Die beste Therapie stellt auch hier wieder das rechtzeitige Erkennen und die Prophylaxe dar. Da die Parodontitis einen irreversiblen Knochenabbau zur Folge hat, ist eine vollständige Heilung nicht möglich. Mit der richtigen Behandlung, bei der meist mittels Küretten oder Ultraschallinstrumenten die harten und weichen Beläge von der Wurzeloberfläche entfernt werden, wobei je nach Schweregrad oft auch eine unterstützende Antibiotikagabe erforderlich ist, kann ihr zwar meist erfolgreich Einhalt geboten werden, jedoch ist die Therapie oft langwierig und bedarf einer motivierten Mitarbeit des Patienten, sollte sie langfristig erfolgreich sein. Regelmäßige Kontrollen, die je nach Schweregrad zwei- bis viermal jährlich stattfinden sollten sowie eine ebenso regelmäßige Prophylaxe (professionelle Zahnreinigung) sind zu empfehlen. Da die Risikofaktoren als Ursache eine wesentliche Rolle spielen, sollte auf die eigenen  Lebensgewohnheiten ein selbstkritischer Blick geworfen werden. Wir wissen aus Studien, dass ein Diabetiker im statistischen Durchschnitt ein etwa 3-4 fach höheres Risiko hat, eine Parodontitis auszubilden.
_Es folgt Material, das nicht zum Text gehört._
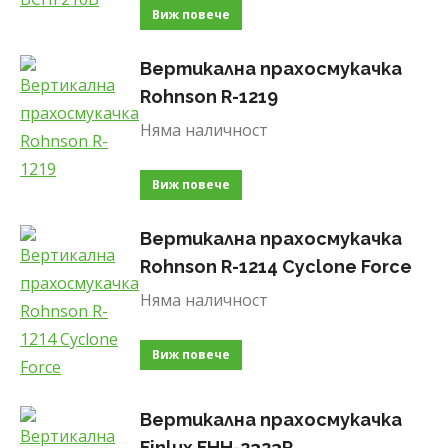
Виж повече
Вертикална прахосмукачка
Rohnson R-1219
Няма наличност
Виж повече
Вертикална прахосмукачка
Rohnson R-1214 Cyclone Force
Няма наличност
Виж повече
Вертикална прахосмукачка
Finlux FHH-2323R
Ein Raucher hat dagegen ein etwa 4-6 fach höheres Risiko.  Mit Sicht auf die oben aufgezeigten Faktoren wird deutlich, dass man als Betroffener einen maßgeblichen Einfluss auf den Verlauf und die Prognose dieser Erkrankung hat. Ist der Blutzuckerspiegel korrekt eingestellt und werden die vom Zahnarzt oder vom Diabetesberater empfohlenen Prophylaxemaßnahmen eingehalten, so steht auch beim Diabetes mellitus einer guten Mundgesundheit kaum etwas im Wege.